Hmm.. just because they don’t actually care about things like humans, doesn’t mean they can’t learn social norms in other ways, especially as they get more advanced over time. In fact they can likely do better in some scenarios since they don’t have emotions to get in the way…
What AI Can Tell Us About Human Intelligence
At the heart of this debate are two different visions of the role of symbols in intelligence, both biological and mechanical: One holds that symbolic reasoning must be hard-coded from the outset and the other holds it can be learned through experience, by machines and humans alike. As such, the stakes are not just about the most practical way forward, but also how we should understand human intelligence — and, thus, how we should pursue human-level artificial intelligence.

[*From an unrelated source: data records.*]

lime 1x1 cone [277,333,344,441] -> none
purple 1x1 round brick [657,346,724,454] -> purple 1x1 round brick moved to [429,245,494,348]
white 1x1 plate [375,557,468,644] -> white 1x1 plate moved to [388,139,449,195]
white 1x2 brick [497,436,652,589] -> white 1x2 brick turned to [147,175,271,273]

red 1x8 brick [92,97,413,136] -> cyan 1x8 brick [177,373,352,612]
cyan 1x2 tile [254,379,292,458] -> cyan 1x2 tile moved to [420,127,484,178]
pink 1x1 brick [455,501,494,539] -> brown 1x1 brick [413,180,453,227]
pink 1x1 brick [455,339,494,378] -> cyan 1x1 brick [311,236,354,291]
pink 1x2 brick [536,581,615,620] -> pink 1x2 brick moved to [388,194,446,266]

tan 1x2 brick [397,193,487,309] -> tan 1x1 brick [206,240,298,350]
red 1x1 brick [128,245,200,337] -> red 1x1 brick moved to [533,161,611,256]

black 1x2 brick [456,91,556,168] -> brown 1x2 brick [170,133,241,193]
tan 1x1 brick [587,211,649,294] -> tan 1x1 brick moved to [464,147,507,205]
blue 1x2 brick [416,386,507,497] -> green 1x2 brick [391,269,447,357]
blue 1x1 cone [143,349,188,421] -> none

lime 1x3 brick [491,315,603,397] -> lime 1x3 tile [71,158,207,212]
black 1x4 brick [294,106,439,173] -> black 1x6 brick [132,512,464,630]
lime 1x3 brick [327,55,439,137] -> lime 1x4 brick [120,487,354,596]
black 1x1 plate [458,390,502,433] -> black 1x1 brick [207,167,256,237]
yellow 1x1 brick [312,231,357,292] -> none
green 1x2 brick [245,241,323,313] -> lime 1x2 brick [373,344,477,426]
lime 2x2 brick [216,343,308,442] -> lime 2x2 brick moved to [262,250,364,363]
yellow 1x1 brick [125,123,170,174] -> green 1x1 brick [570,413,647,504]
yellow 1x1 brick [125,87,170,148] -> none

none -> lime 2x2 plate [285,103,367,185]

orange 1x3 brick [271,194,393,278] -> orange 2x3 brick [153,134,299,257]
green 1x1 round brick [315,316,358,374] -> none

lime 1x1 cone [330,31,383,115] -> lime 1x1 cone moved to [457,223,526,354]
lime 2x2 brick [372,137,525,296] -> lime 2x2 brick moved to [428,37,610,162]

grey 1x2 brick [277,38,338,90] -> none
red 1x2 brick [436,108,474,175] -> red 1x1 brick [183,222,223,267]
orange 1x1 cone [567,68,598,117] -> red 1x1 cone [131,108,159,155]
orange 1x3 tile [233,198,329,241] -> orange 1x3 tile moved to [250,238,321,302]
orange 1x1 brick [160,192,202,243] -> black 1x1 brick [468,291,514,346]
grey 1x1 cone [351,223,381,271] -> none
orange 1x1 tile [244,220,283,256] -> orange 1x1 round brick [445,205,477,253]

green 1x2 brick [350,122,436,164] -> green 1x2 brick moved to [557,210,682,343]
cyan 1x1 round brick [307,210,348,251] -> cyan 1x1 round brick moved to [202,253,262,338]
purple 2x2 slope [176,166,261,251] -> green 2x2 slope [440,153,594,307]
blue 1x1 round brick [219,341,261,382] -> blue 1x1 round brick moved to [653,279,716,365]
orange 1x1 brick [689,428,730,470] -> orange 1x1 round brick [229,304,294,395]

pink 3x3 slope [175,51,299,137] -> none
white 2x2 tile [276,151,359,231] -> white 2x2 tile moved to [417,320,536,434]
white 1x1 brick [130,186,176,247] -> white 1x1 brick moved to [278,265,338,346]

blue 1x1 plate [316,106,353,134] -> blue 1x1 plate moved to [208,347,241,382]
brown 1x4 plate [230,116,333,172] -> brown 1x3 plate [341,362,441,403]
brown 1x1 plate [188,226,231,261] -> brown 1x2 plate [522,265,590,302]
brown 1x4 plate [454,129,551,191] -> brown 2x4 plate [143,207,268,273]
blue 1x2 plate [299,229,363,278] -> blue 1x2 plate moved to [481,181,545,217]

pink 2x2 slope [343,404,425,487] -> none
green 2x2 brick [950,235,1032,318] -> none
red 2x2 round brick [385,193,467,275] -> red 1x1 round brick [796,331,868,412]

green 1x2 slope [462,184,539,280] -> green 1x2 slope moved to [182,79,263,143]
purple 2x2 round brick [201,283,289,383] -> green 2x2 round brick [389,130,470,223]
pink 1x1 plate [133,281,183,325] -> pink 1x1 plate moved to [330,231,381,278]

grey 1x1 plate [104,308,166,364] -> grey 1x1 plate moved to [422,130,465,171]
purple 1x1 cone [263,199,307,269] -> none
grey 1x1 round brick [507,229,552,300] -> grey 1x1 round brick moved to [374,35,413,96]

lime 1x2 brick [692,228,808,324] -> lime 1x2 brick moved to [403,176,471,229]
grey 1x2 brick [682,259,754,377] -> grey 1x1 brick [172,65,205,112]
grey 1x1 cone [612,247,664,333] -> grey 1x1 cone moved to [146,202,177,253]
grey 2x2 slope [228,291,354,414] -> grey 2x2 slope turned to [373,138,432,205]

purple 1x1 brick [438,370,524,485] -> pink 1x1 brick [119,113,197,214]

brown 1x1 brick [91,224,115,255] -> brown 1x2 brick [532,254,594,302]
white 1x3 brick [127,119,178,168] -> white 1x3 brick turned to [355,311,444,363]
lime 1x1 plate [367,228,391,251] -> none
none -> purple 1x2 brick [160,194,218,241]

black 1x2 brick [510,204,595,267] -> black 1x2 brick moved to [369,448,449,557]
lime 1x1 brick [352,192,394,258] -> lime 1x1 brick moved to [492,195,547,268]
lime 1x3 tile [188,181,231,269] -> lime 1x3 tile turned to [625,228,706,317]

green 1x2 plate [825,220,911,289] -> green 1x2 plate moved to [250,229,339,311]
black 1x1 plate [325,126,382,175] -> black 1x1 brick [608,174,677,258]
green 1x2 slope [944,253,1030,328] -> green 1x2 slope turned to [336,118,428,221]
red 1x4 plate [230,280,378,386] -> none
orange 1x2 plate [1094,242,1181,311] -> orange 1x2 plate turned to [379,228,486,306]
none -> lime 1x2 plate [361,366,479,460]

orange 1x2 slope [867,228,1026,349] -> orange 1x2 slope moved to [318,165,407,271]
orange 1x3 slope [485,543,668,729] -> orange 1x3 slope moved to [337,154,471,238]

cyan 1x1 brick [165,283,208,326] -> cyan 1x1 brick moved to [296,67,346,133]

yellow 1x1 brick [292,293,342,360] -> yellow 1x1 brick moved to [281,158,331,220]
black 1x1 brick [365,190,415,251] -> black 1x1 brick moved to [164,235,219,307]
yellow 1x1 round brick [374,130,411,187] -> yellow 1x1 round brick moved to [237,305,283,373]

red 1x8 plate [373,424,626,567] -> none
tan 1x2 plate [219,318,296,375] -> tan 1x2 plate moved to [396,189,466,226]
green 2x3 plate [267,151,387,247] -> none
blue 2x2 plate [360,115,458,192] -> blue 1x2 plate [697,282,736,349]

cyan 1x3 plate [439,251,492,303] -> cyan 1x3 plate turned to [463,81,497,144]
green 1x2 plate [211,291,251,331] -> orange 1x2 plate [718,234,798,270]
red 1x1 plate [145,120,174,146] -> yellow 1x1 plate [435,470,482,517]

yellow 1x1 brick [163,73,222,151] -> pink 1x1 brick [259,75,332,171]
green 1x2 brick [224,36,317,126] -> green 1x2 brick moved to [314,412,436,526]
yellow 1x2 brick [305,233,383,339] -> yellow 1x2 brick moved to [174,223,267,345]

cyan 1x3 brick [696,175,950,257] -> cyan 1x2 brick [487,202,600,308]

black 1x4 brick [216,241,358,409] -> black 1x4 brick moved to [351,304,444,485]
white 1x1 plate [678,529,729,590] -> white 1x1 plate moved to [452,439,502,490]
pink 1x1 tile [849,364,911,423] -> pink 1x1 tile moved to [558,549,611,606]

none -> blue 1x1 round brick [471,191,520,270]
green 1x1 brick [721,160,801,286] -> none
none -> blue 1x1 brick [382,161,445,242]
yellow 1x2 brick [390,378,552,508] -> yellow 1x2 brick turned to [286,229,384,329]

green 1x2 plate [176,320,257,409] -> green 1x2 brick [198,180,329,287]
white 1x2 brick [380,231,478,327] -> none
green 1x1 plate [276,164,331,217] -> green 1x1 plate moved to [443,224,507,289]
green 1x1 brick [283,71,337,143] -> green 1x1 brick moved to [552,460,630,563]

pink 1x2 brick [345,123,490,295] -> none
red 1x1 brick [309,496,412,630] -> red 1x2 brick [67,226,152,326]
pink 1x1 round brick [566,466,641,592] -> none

This article is from June 2022 and it seems some of the examples are already obsolete due to the rapid advance of generative AI since then.
AI & Education
I'm a high school math and science teacher who uses ChatGPT, and it's made my job much easier
When I first used ChatGPT, I treated it as a joke; I asked it to write poems about the Pythagorean theorem and a song about math in the style of Taylor Swift. My students said they enjoyed them, which gave me the push I needed to keep testing it.
Since then, I've asked ChatGPT to write lesson plans, generate exercise worksheets, and come up with quiz questions. I even got it to generate a "fill in the blank" worksheet by feeding my lecture notes to the bot and telling it to remove keywords, a task that would've taken me ages to do manually. It also developed an interactive game.
As a result, my productivity has gone through the roof.
One AI Tutor Per Child: Personalized learning is finally here
Having kids sacrifice their childhoods to passively sit in classrooms while one heroic teacher after another attempts to pour knowledge into them is utterly bone-headed. We have known this for a long time now. Many passionate educators, from to John Taylor Gatto, have written articulately and angrily about this.
We now have lived experience of what a different education can look like. On a daily basis we see how kids can flourish and learn when allowed to actively explore and engage with the world. Worksheets and textbooks are poor substitutes for rich, multi-sensory experiences where learning happens pretty much by default.
He discusses how the Large language models can be like a personalized tutor; clearly this is going to be extremely impactful. He also argues it’s powerful for planning lessons, although I wouldn’t have expected that to matter as much. He then argues it’s the greatest advance of the last 50,000 years, which might be taking things a bit too far.